I don’t want the admissions officer to consider my children’s “diversity.” For one thing, their diversity from the other kids in their neighborhoods, classrooms and lives is something of an abstraction. They wear clothes from Old Navy, watch (and rewatch) “Frozen” and “Encanto,” and play a lot of Roblox, just like their peers. And I will never forget a line from a guidebook that Black students at Harvard wrote two decades ago: “We are not here to provide diversity training for Kate and Timmy.” Yep — and if we salute the enterprising undergrads who wrote that, we must question the general thrust of the sundry amicus briefs that will be offered in the Harvard and U.N.C. cases, about how kids of color are vital to a campus because of their diversity, echoing the statement of Harvard’s president, just this week, that “Considering race as one factor among many in admissions decisions produces a more diverse student body which strengthens the learning environment for all.”
“Diversity” has become one of those terms (and ideas) that makes us feel cozy inside, like freshly baked blueberry muffins and “A Charlie Brown Christmas.” But how would you feel about looking a Black undergraduate in the eye and saying, “A lot of the reason we wanted you here, on our campus, is your differences from most of the other students and the life lessons they can learn from them”? Someone says, “I want my kids to interact with Black students before they go out into the world.” I ask, “Just what was it about Black people that you were hoping your kids would learn?”
There are ripostes to this, of course.

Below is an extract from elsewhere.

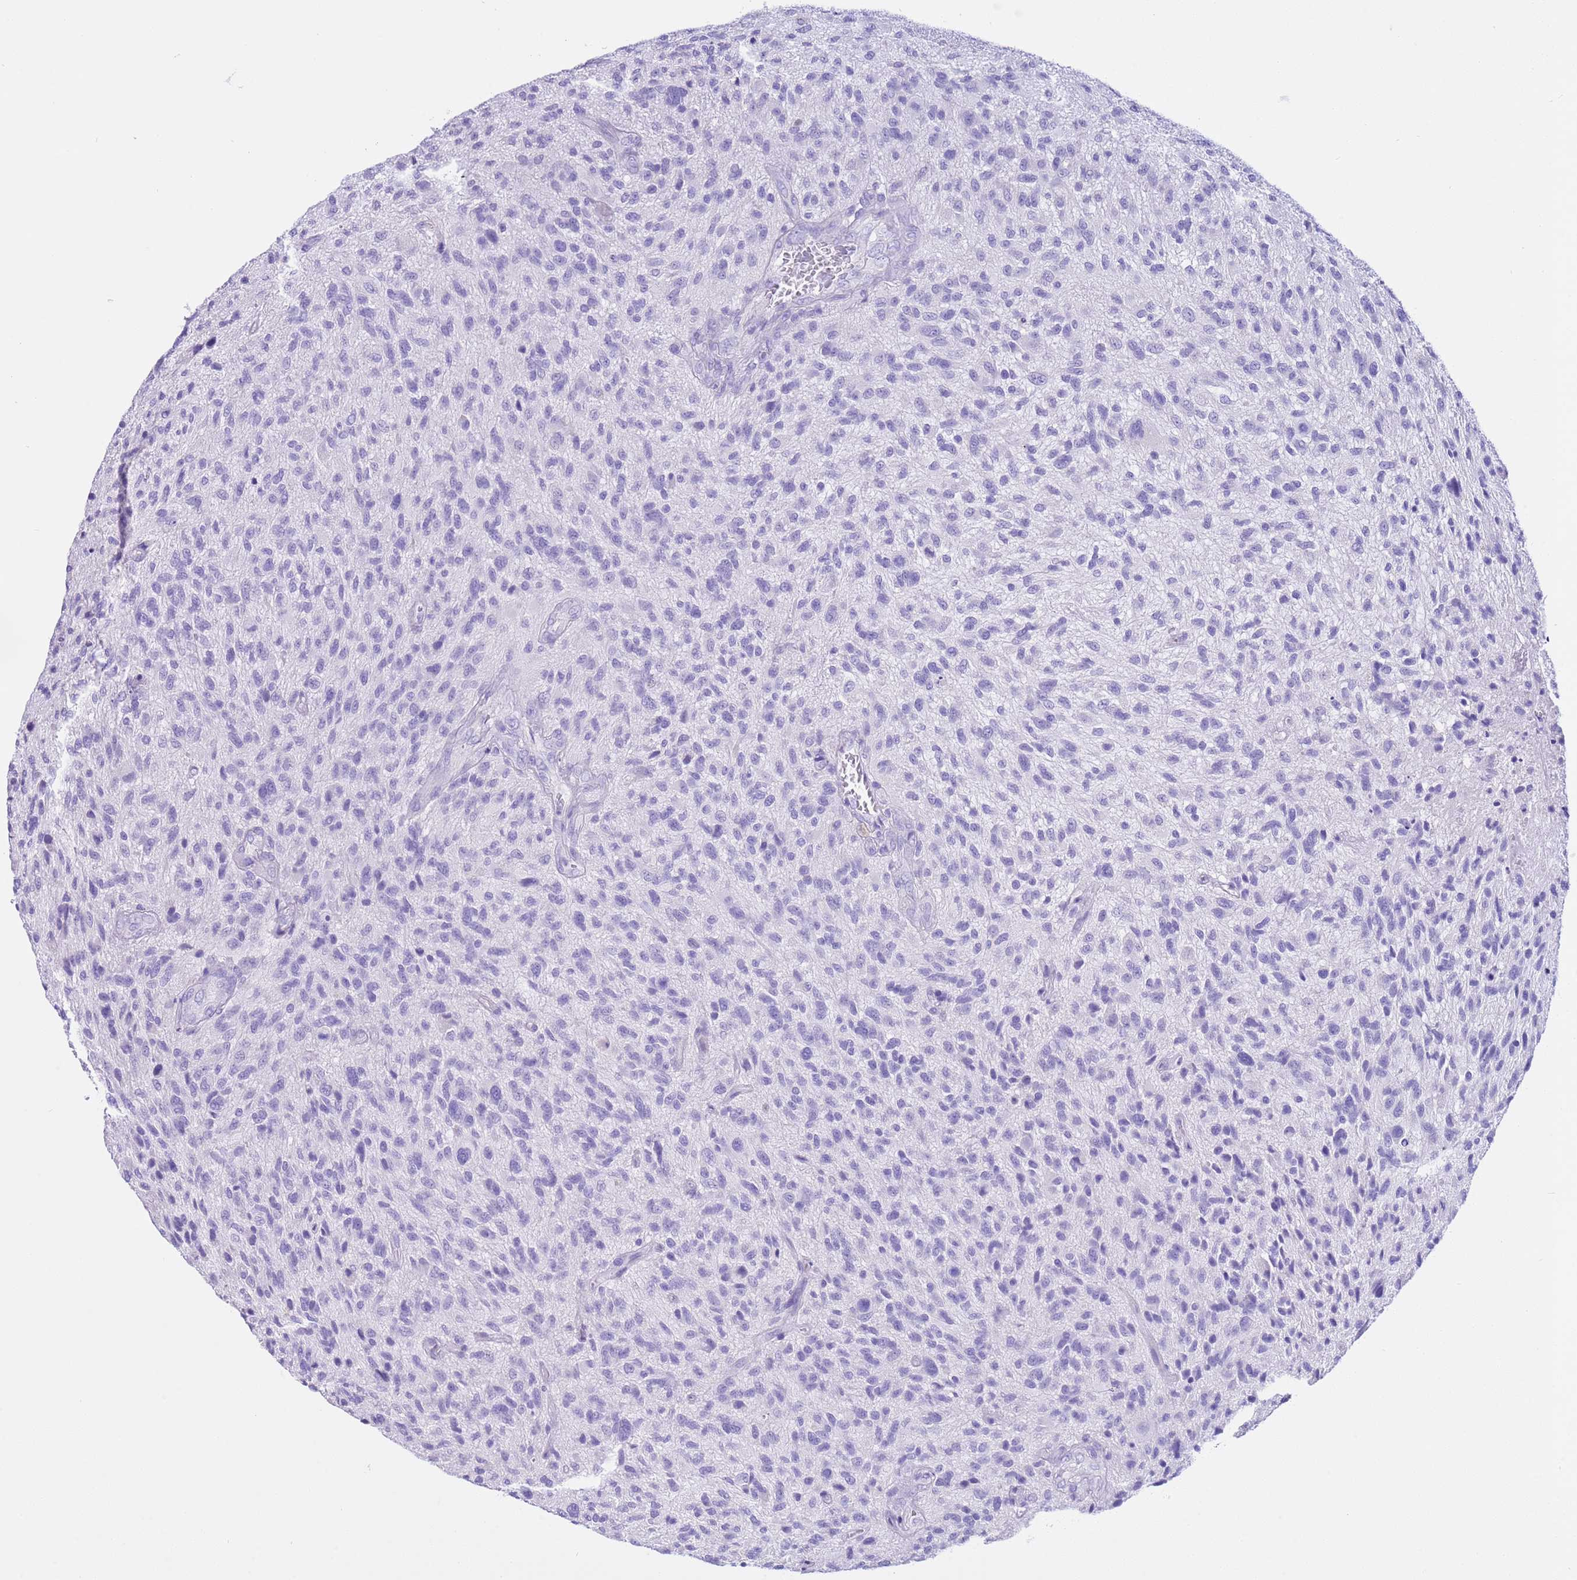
{"staining": {"intensity": "negative", "quantity": "none", "location": "none"}, "tissue": "glioma", "cell_type": "Tumor cells", "image_type": "cancer", "snomed": [{"axis": "morphology", "description": "Glioma, malignant, High grade"}, {"axis": "topography", "description": "Brain"}], "caption": "This is an immunohistochemistry (IHC) histopathology image of human malignant high-grade glioma. There is no expression in tumor cells.", "gene": "CPB1", "patient": {"sex": "male", "age": 47}}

Some would say that we need to maintain racial preferences in admissions until we’ve eliminated inequalities between Black, Latino, Native American and white America — no differences in wealth, educational opportunities, health outcomes or access to the ballot. (Note that Asian Americans are a somewhat different case, broadly speaking, that we might take up another time.) I understand that argument but consider it flawed, for two very straightforward reasons.
First, where is the evidence that maintaining racial preferences in admissions, at the nation’s most selective universities, is the only, the best or even a reasonably effective way to rectify those inequalities? In individual cases, certainly, some students of color will receive, and capitalize on, opportunities that they otherwise may not have had. But the persistence of the wealth gap, after generations of affirmative action, suggests that somewhere along the way, we’ve missed the mark, policy-wise.
Second, if you’ve raised your kids amid economic adversity, you most likely will understand and even support having those circumstances taken into account in their evaluation by a university, even if you’re not part of a racial minority. But suppose that those aren’t your circumstances, that you’re middle class or above and aren’t Black, Latino or Native American. How would you feel about your kids being admitted to a university because of their “diverseness” from other kids rather than, well, their selves?